Nach der Regenwaldtour packten wir unsere Rucksäcke und gingen die halbe Stunde zurück zu unserem Auto, um uns im benachbarten Dorf Misahuali mit den Münchnern Alex, Susi und Jakob zu treffen. Es war ein tolles Wiedersehn, wir haben uns so gefreut, die 3 wiederzusehen. Zusammen mit unserem Buschboy und Nadine verbrachten wir den Abend in einer Bar in dem ebenfalls vom Hochwasser stark mitgenommenen Örtchen. Auf dem zentralen Platz des Dorfes ist eine Gruppe von Kapuzineräffchen zu Hause, die einem alles klauen, wenn man nicht aufpasst. Sogar das Geld ziehen sie einem aus der Hosentasche. Einer ist auf Jakob zugerannt , hat ihn an seinen süssen blonden Locken gepackt und voll umgeschmissen. Er hat natürlich geschrien wie am Spiess, - natürlich ist es nicht zum Lachen, aber ein bisschen witzig sah es schon aus…
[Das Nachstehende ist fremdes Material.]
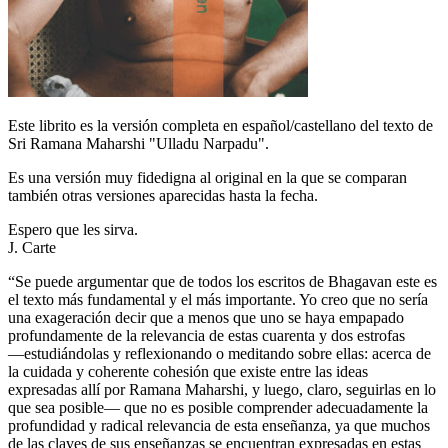
Este librito es la versión completa en español/castellano del texto de
Sri Ramana Maharshi "Ulladu Narpadu".
Es una versión muy fidedigna al original en la que se comparan
también otras versiones aparecidas hasta la fecha.
Espero que les sirva.
J. Carte
“Se puede argumentar que de todos los escritos de Bhagavan este es
el texto más fundamental y el más importante. Yo creo que no sería
una exageración decir que a menos que uno se haya empapado
profundamente de la relevancia de estas cuarenta y dos estrofas
―estudiándolas y reflexionando o meditando sobre ellas: acerca de
la cuidada y coherente cohesión que existe entre las ideas
expresadas allí por Ramana Maharshi, y luego, claro, seguirlas en lo
que sea posible― que no es posible comprender adecuadamente la
profundidad y radical relevancia de esta enseñanza, ya que muchos
de las claves de sus enseñanzas se encuentran expresadas en estas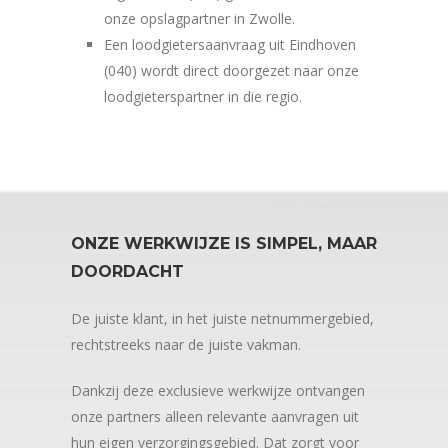
onze opslagpartner in Zwolle.
Een loodgietersaanvraag uit Eindhoven
(040) wordt direct doorgezet naar onze
loodgieterspartner in die regio.
ONZE WERKWIJZE IS SIMPEL, MAAR
DOORDACHT
De juiste klant, in het juiste netnummergebied,
rechtstreeks naar de juiste vakman.
Dankzij deze exclusieve werkwijze ontvangen
onze partners alleen relevante aanvragen uit
hun eigen verzorgingsgebied. Dat zorgt voor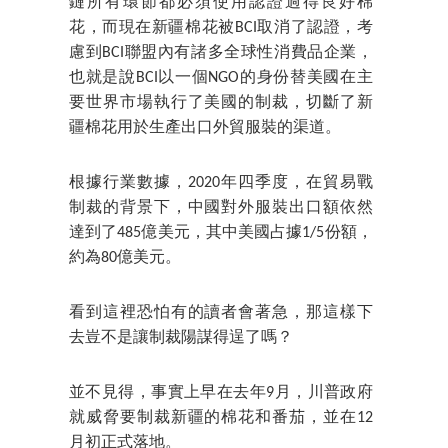
鏈所有環節都必須使用認證過得良好棉
花，而現在新疆棉花被BCI取消了認證，考
慮到BCI聯盟內有諸多全球性消費品企業，
也就是說BCI以一個NGO的身份替美國在主
要世界市場執行了美國的制裁，切斷了新
疆棉花用於生產出口外貿服裝的渠道。
根據行業數據，2020年四季度，在貿易戰
制裁的背景下，中國對外服裝出口額依然
達到了485億美元，其中美國占據1/5份額，
約為80億美元。
看到這裡恐怕有的讀者會著急，那這樣下
去豈不是讓制裁陽謀得逞了嗎？
並不見得，事實上早在去年9月，川普政府
就威脅要制裁新疆的棉花和番茄，並在12
月初正式落地。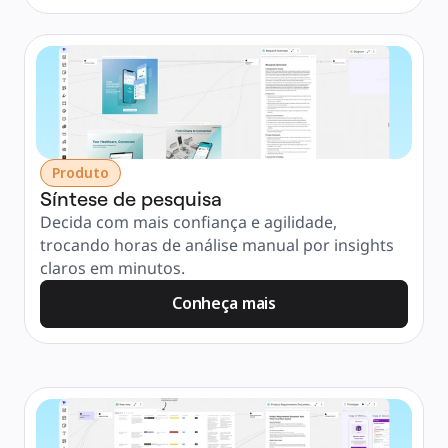
Produto
Síntese de pesquisa
Decida com mais confiança e agilidade, 
trocando horas de análise manual por insights 
claros em minutos.
Conheça mais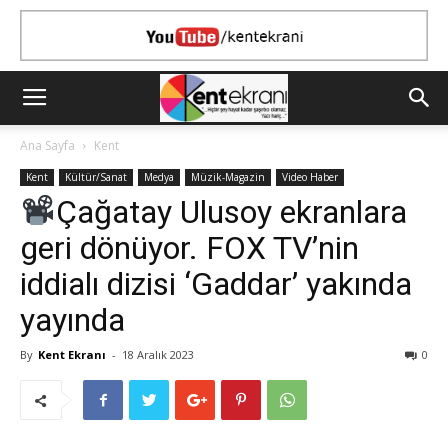
Ana Sayfa
Kent
Kent
Kültür/Sanat
Medya
Müzik-Magazin
Video Haber
Çağatay Ulusoy ekranlara
geri dönüyor. FOX TV’nin
iddialı dizisi ‘Gaddar’ yakında
yayında
By
Kent Ekranı
-
18 Aralık 2023
0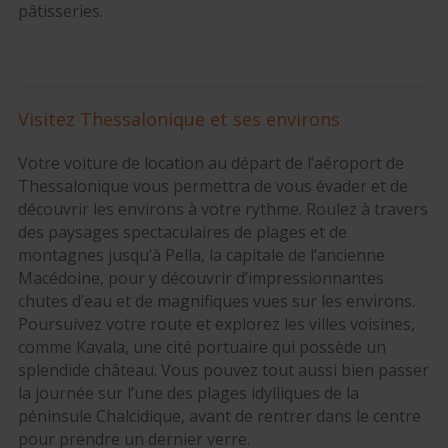
pâtisseries.
Visitez Thessalonique et ses environs
Votre voiture de location au départ de l’aéroport de
Thessalonique vous permettra de vous évader et de
découvrir les environs à votre rythme. Roulez à travers
des paysages spectaculaires de plages et de
montagnes jusqu’à Pella, la capitale de l’ancienne
Macédoine, pour y découvrir d’impressionnantes
chutes d’eau et de magnifiques vues sur les environs.
Poursuivez votre route et explorez les villes voisines,
comme Kavala, une cité portuaire qui possède un
splendide château. Vous pouvez tout aussi bien passer
la journée sur l’une des plages idylliques de la
péninsule Chalcidique, avant de rentrer dans le centre
pour prendre un dernier verre.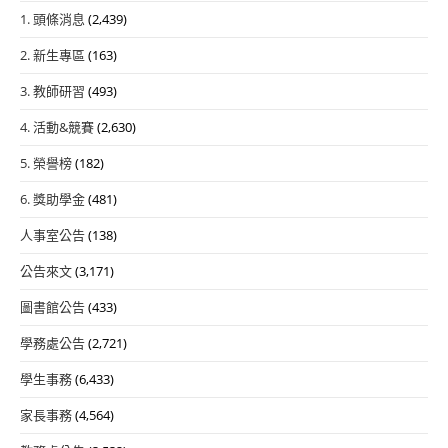
1. 頭條消息
(2,439)
2. 新生專區
(163)
3. 教師研習
(493)
4. 活動&競賽
(2,630)
5. 榮譽榜
(182)
6. 獎助學金
(481)
人事室公告
(138)
公告來文
(3,171)
圖書館公告
(433)
學務處公告
(2,721)
學生事務
(6,433)
家長事務
(4,564)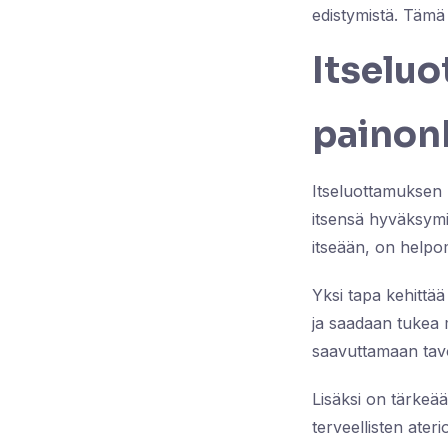
edistymistä. Tämä 
Itselu
painon
Itseluottamuksen 
itsensä hyväksymi
itseään, on helpom
Yksi tapa kehittää
ja saadaan tukea m
saavuttamaan tavoi
Lisäksi on tärkeää
terveellisten ater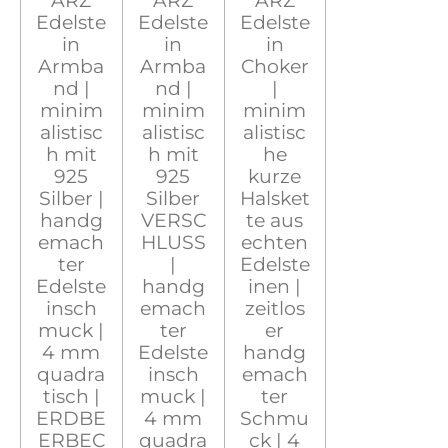
Edelste
Edelste
Edelste
in
in
in
Armba
Armba
Choker
nd |
nd |
|
minim
minim
minim
alistisc
alistisc
alistisc
h mit
h mit
he
925
925
kurze
Silber |
Silber
Halsket
handg
VERSC
te aus
emach
HLUSS
echten
ter
|
Edelste
Edelste
handg
inen |
insch
emach
zeitlos
muck |
ter
er
4 mm
Edelste
handg
quadra
insch
emach
tisch |
muck |
ter
ERDBE
4 mm
Schmu
ERBEC
quadra
ck | 4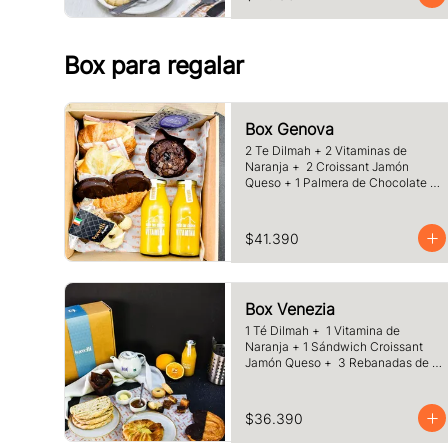
café o té a elección
Box para regalar
Box Genova
2 Te Dilmah + 2 Vitaminas de 
Naranja +  2 Croissant Jamón 
Queso + 1 Palmera de Chocolate + 
1 Muffins Artesanal + 100 gr de 
Galletas Surtidas.
$41.390
Box Venezia
1 Té Dilmah +  1 Vitamina de 
Naranja + 1 Sándwich Croissant 
Jamón Queso +  3 Rebanadas de 
Pan Masa Madre con Mermelada y 
Mantequilla +  1 Palmera de 
Chocolate, +1 Muffin Artesanal 
$36.390
+100 gr de Galletas Surtida.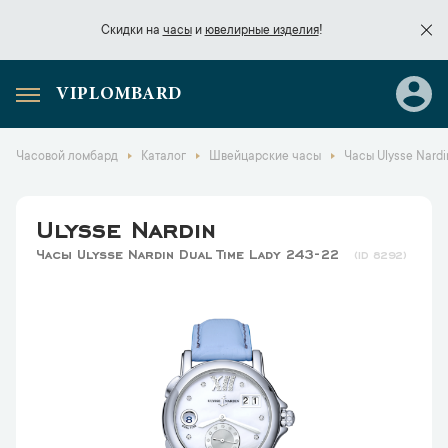
Скидки на
часы
и
ювелирные изделия
!
VIPLOMBARD
Скидки на
часы
и
ювелирные изделия
!
Часовой ломбард
Каталог
Швейцарские часы
Часы Ulysse Nardi
Ulysse Nardin
Часы Ulysse Nardin Dual Time Lady 243-22
8292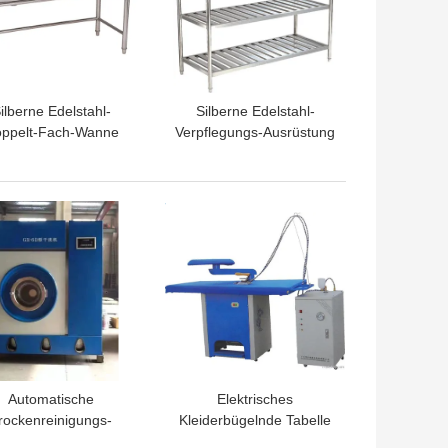
ilberne Edelstahl-
Silberne Edelstahl-
ppelt-Fach-Wanne
Verpflegungs-Ausrüstung
2mm für Restaurant
1200x500x1550mm, 4
mit MDF
Reihen-Speicher-Regal
TPREIS
BESTPREIS
Automatische
Elektrisches
rockenreinigungs-
Kleiderbügelnde Tabelle
Maschinen-Hotel-
mit Dampferzeuger-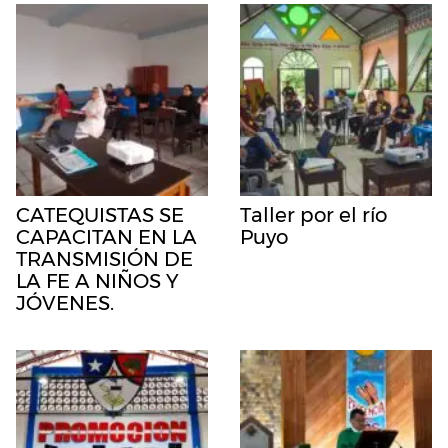
CATEQUISTAS SE
Taller por el río
CAPACITAN EN LA
Puyo
TRANSMISIÓN DE
LA FE A NIÑOS Y
JÓVENES.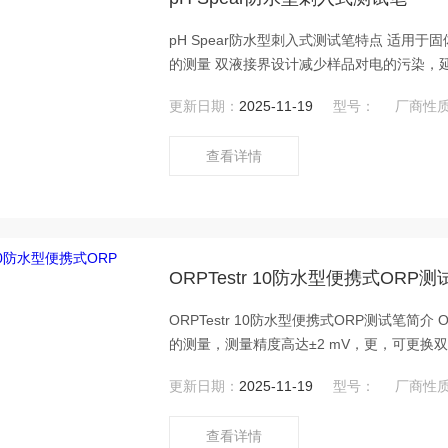
pH Spear防水型刺入式测试笔特点 适用
的测量 双液接界设计减少样品对电的污染，延长电使
补偿（MTC） 断电数据保护 自动识别USA
更新日期：
2025-11-19
型号：
厂商性
用长达500小时 大尺寸双行液晶显示 符合IP
查看详情
ORPTestr 10防水型便携式ORP测
ORPTestr 10防水型便携式ORP测试笔简
的测量，测量精度高达±2 mV，更，可更换
更新日期：
2025-11-19
型号：
厂商性
查看详情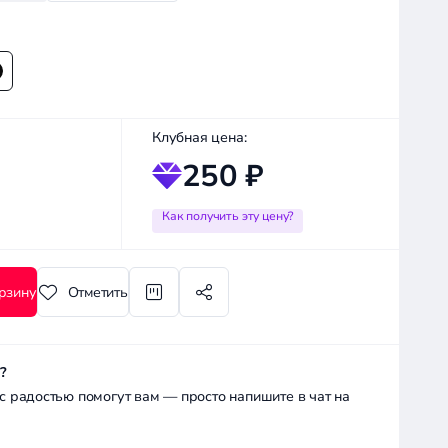
Клубная цена:
250 ₽
Как получить эту цену?
рзину
Отметить
?
радостью помогут вам — просто напишите в чат на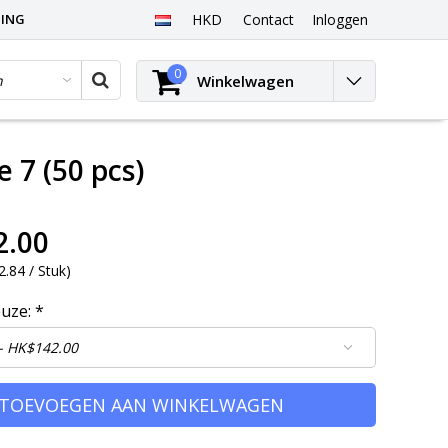
PING
HKD
Contact
Inloggen
0
Winkelwagen
 7 (50 pcs)
2.00
.84 / Stuk
)
euze:
*
TOEVOEGEN AAN WINKELWAGEN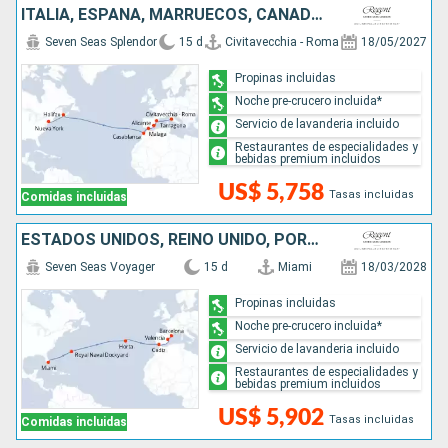
ITALIA, ESPAÑA, MARRUECOS, CANADÁ, ESTADOS UNIDOS
Seven Seas Splendor
15 d
Civitavecchia - Roma
18/05/2027
Propinas incluidas
Noche pre-crucero incluida*
Servicio de lavanderia incluido
Restaurantes de especialidades y
bebidas premium incluidos
US$ 5,758
Tasas incluidas
Comidas incluidas
ESTADOS UNIDOS, REINO UNIDO, PORTUGAL, ESPAÑA
Seven Seas Voyager
15 d
Miami
18/03/2028
Propinas incluidas
Noche pre-crucero incluida*
Servicio de lavanderia incluido
Restaurantes de especialidades y
bebidas premium incluidos
US$ 5,902
Tasas incluidas
Comidas incluidas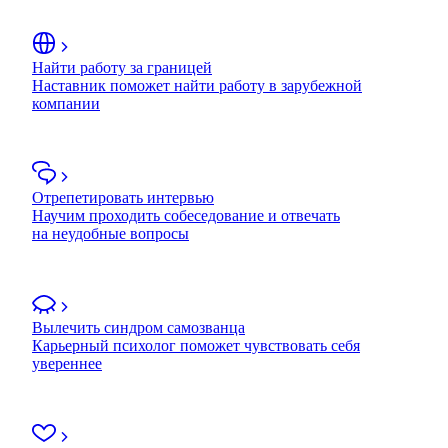
Найти работу за границей
Наставник поможет найти работу в зарубежной
компании
Отрепетировать интервью
Научим проходить собеседование и отвечать
на неудобные вопросы
Вылечить синдром самозванца
Карьерный психолог поможет чувствовать себя
увереннее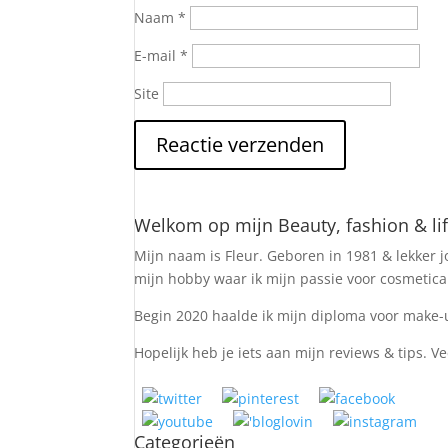
Naam
*
E-mail
*
Site
Welkom op mijn Beauty, fashion & lif
Mijn naam is Fleur. Geboren in 1981 & lekker jo
mijn hobby waar ik mijn passie voor cosmetica e
Begin 2020 haalde ik mijn diploma voor make-u
Hopelijk heb je iets aan mijn reviews & tips. Ve
Categorieën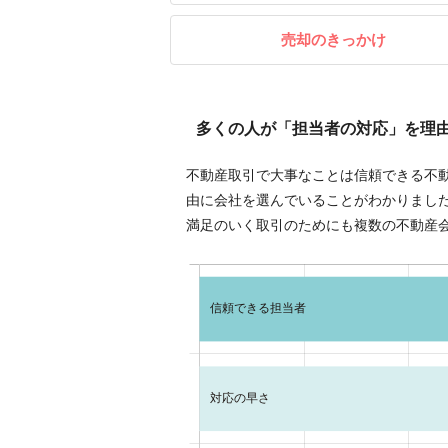
売却のきっかけ
多くの人が「担当者の対応」を理
不動産取引で大事なことは信頼できる不
由に会社を選んでいることがわかりまし
満足のいく取引のためにも複数の不動産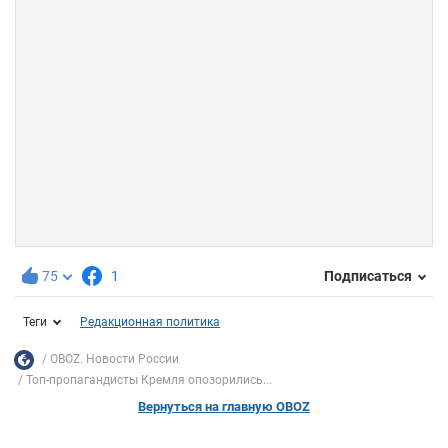
75
1
Подписаться
Теги
Редакционная политика
OBOZ. Новости России
Топ-пропагандисты Кремля опозорились...
Вернуться на главную OBOZ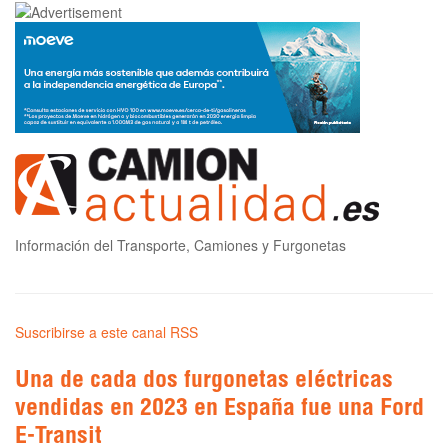
Información del Transporte, Camiones y Furgonetas
Suscribirse a este canal RSS
Una de cada dos furgonetas eléctricas
vendidas en 2023 en España fue una Ford
E-Transit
Am nächsten Tag liessen wir uns vom Buschboy Ramiro noch in das Quechua-Dorf Shirapuna bringen, wo wir ein bisschen mehr über das Leben der Indigenas erfahren wollten. Ein denkbar ungünstiger Zeitpunkt, denn durch das Hochwasser wurde auch hier vieles zerstört. Aber - wir können durch unseren Besuch (und natürlich unser Geld) einen kleinen Beitrag zum Wiederaufbau leisten...Zuerst durften wir uns den Unterricht in der Dorfschule ansehen und danach mussten wir die Zutaten für unser Mittagessen selbst ernten und zubereiten…
Nach 2 Nächten am Dorfplatz von Misahuali, fuhren wir in Richtung Quito, wo wir dann noch 2 weitere Tage mit den Münchnern verbrachten. Leider ist nun endgültig unsere gemeinsame Reiseroute zu Ende, da für uns der Zeitpunkt der Umkehr gekommen ist und Alex und Susi weiter nach Kolumbien ziehen. Nach dem „Ende der Welt“ in Ushuaia/Argentinien haben wir uns für unsere Umkehr den Äquator ausgesucht. Nach dem Besuch des Denkmals „Mitad del Mundo“ – Mitte der Erde – etwas ausserhalb von Quito, sind wir umgekehrt und fahren nun wieder in Richtung Peru….Hierbei sei erwähnt, dass sich das Denkmal etwa 100 Meter neben dem tatsächlichen Äquator befindet, weil man sich vermessen hat....
Mit Entsetzen mussten wir vorhin aus dem Internet entnehmen, dass letzte Woche die Panamericana – die einzige Nord-Süd-Achse Perus - von Demonstranten blockiert wurde und es bei Auseinandersetzungen mit der Polizei 5 Tote gab. Wir hoffen sehr, dass sich die Lage wieder beruhigt und die Route von Lima nach Cusco nicht besetzt wird.